Othello, Cheek by Jowl, nov 04
Caroline Martin as Desdemona and Nonso Anozie as Othello, whose performance suggests that Othello 'is destroyed not by jealousy but by the agonised belief that his angelic bride is impure.' Photo: Tristram Kenton

This is a play frequently seen in gladiatorial terms: a ferocious histrionic contest in which Othello fights for supremacy with Iago. But this is not the way of Declan Donnellan, whose Cheek by Jowl production is democratic while allowing scope for much fine acting.

As his wont, Donnellan brings the whole cast on stage from the start: as Iago picks out key characters, so the focus shifts to them. And, as the evening progresses, the ensemble approach pays increasingly rich dividends. It is intriguing to note that when Brabantio accusingly says: "This is the man", the Duke of Venice immediately assumes that Cassio is Desdemona's abductor.

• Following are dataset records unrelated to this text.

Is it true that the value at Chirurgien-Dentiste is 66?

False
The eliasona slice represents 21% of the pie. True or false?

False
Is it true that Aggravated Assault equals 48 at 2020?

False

And, by keeping major figures on stage virtually throughout, Donnellan makes us aware of strange parallels: Desdemona and Emilia, for instance, are seen less as temperamental opposites than as kindred, loving spirits who end up murdered by their soldier husbands.

But, although Donnellan treats Othello as a play rather than a theatrical bullfight, one still looks for sizeable performances; and can only express astonishment at the 25-year-old Nonso Anozie's capacity to encompass so much of the Moor. Anozie has weight, presence, implicit valour and a bridegroom's proper urgency: in Venice he seizes Desdemona rapturously to snatch "an hour of love".

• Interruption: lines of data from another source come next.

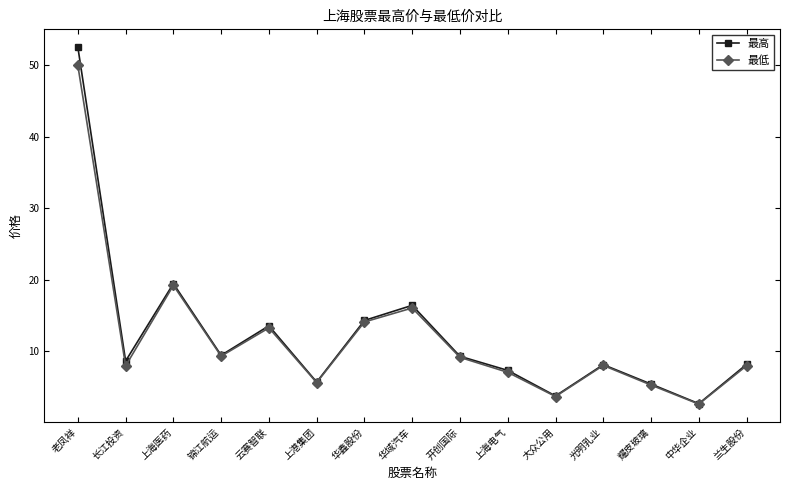

What is the label of the 12th point from the right?

锦江航运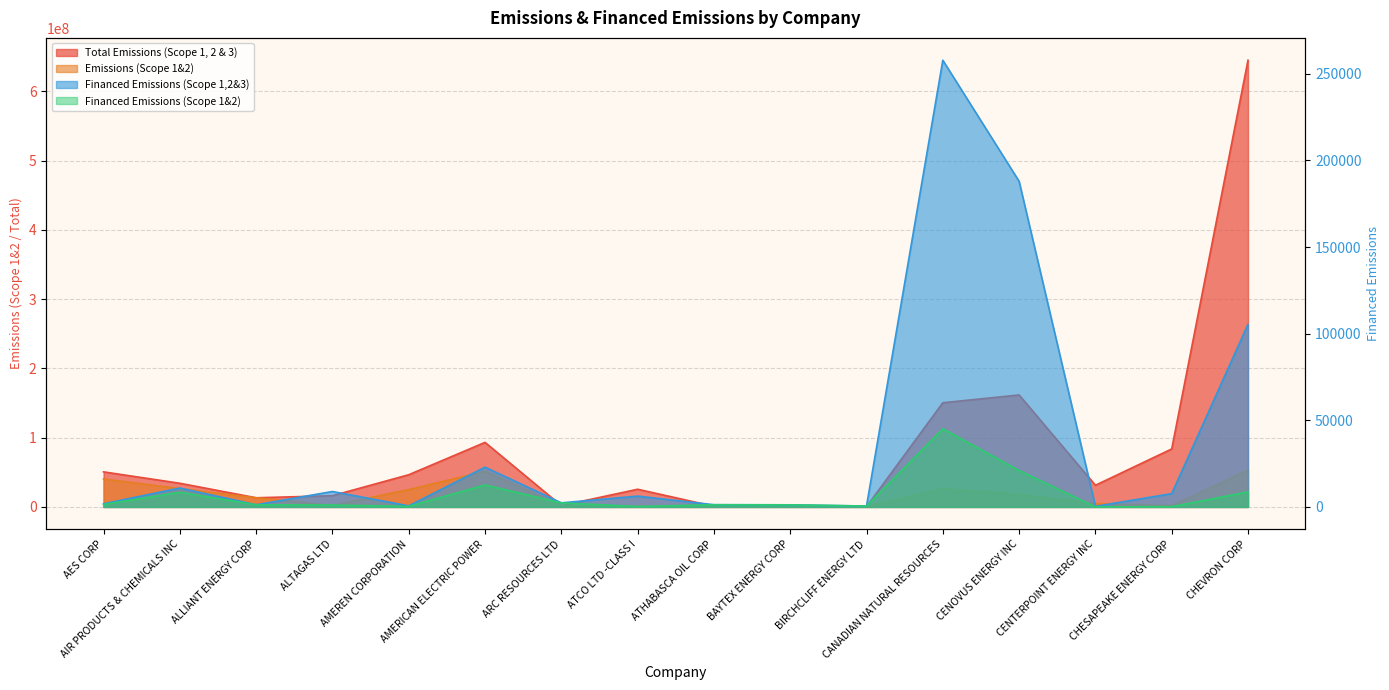

The Emissions (Scope 1&2) series shows 111133.1 at BIRCHCLIFF ENERGY LTD. True or false?

False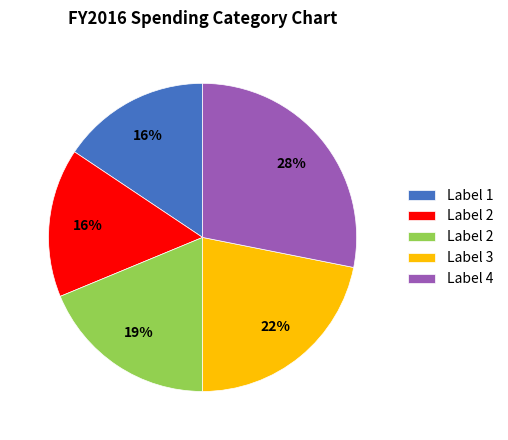

How many segments does this pie chart have?

5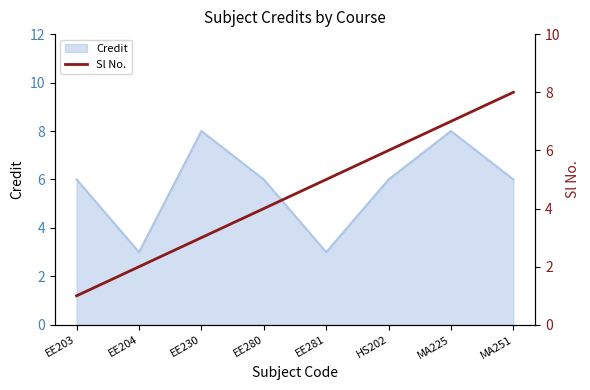

Is it true that Credit equals 6 at EE280?

True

And it is the depth of his passion that makes his later disillusion so terrifying. Anozie proves Coleridge's point that Othello is destroyed not by jealousy but by the agonised belief that his angelic bride is impure.

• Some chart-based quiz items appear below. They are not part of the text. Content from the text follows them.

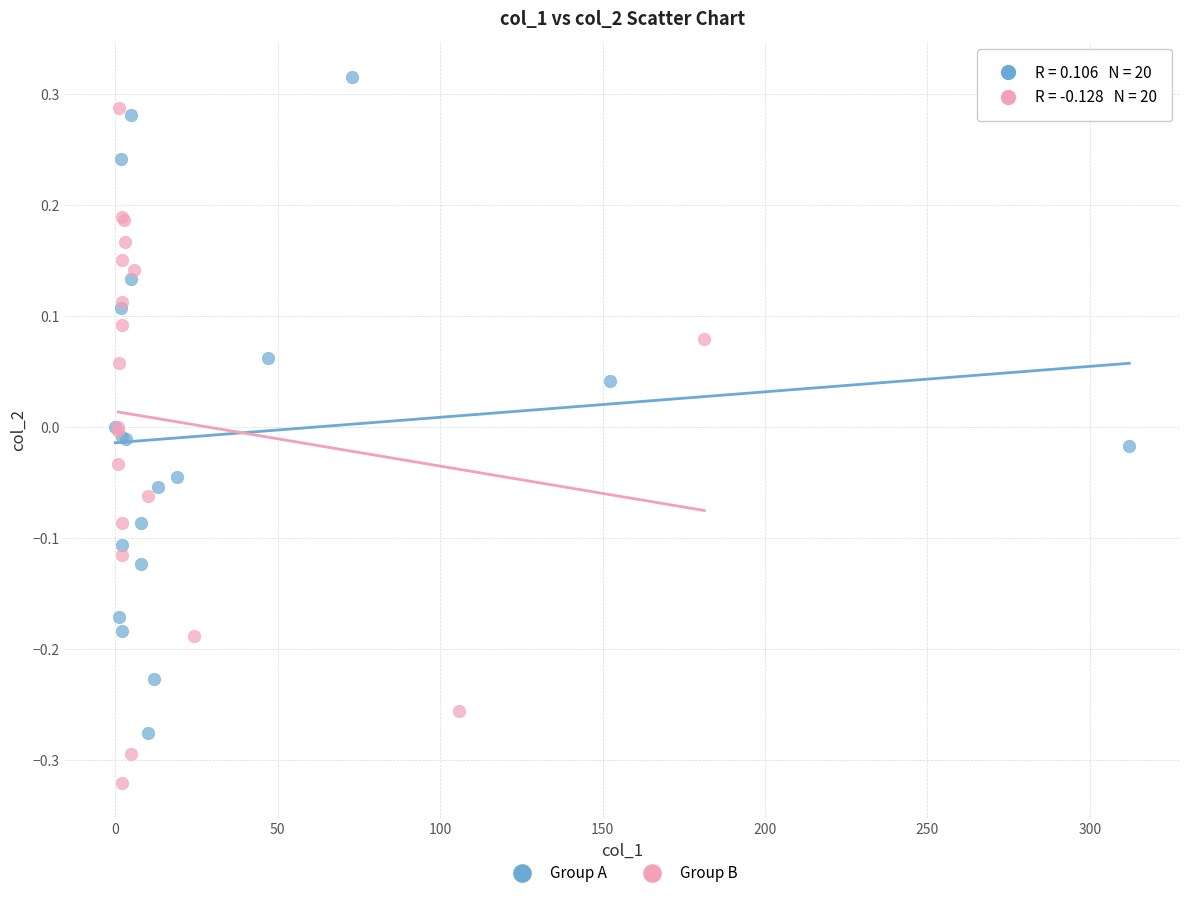

Which series contains the lowest Y value?

Group B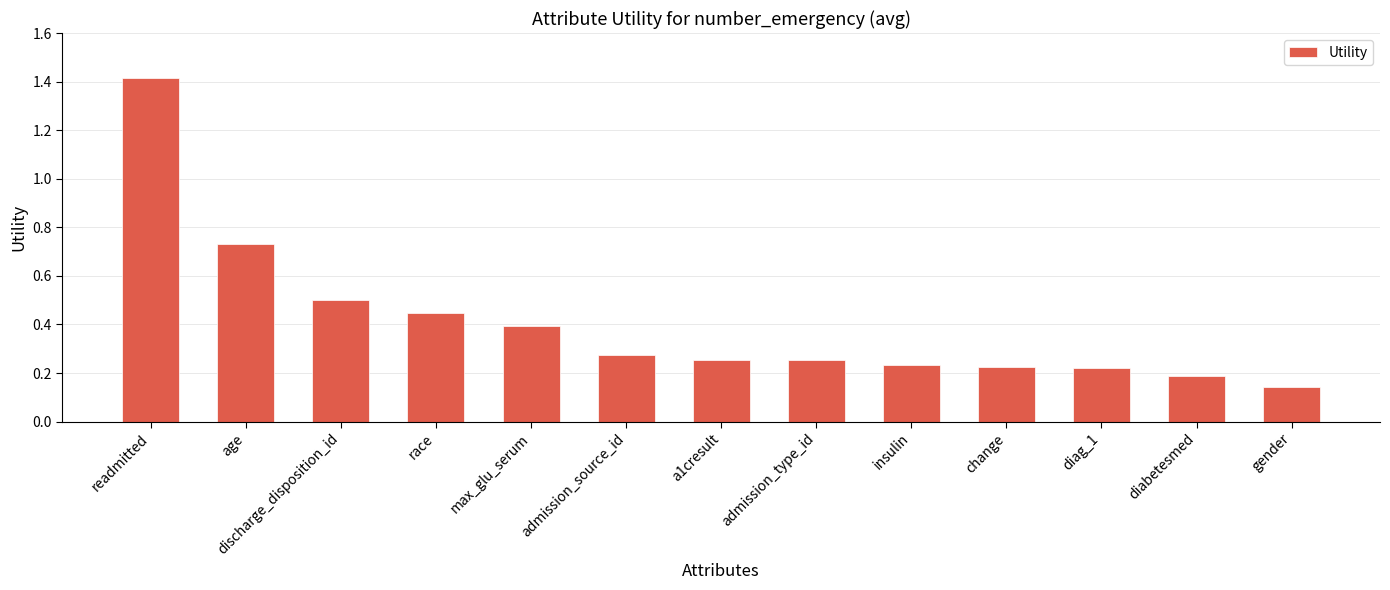

What is the maximum value shown in the chart?

1.4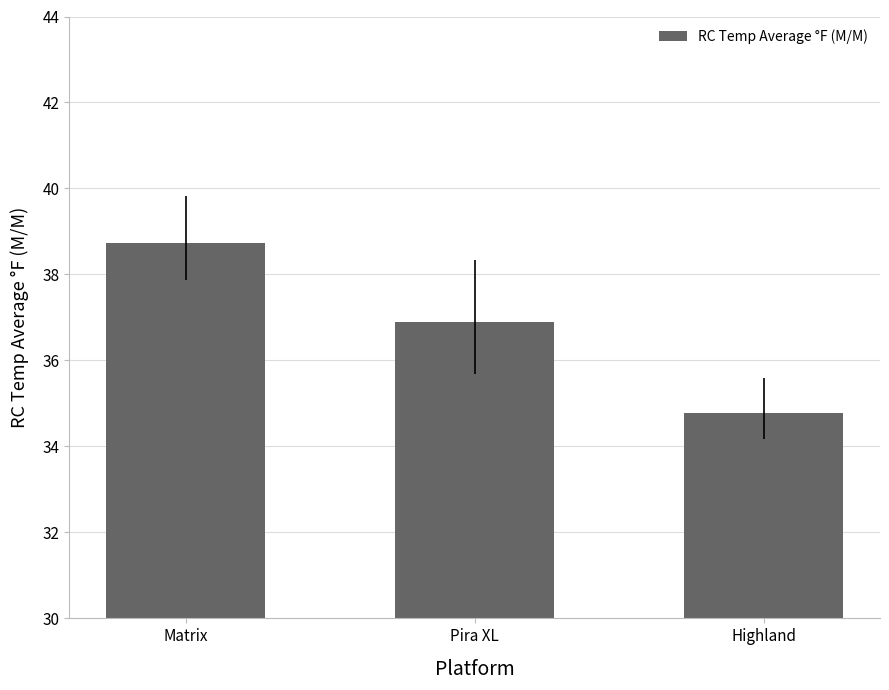

What position from the right is Pira XL?

2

In this context Jonny Phillips' Iago emerges as a master-manipulator: almost a quasi-authorial figure who conjures characters and situations to life.

But in Donnellan's production there is as much emphasis on Caroline Martin's impetuously loving Desdemona and Jaye Griffith's shrewdly cynical Emilia as on the male protagonists. We even get a glimpse of Cassio as a closet masochist who enjoys being whipped by Bianca with a handkerchief. This is a production that combines psychological detail with narrative clarity acted out, as it is, on a stage occupied by nothing more than five caskets. As always with this company, the play's gloriously the thing.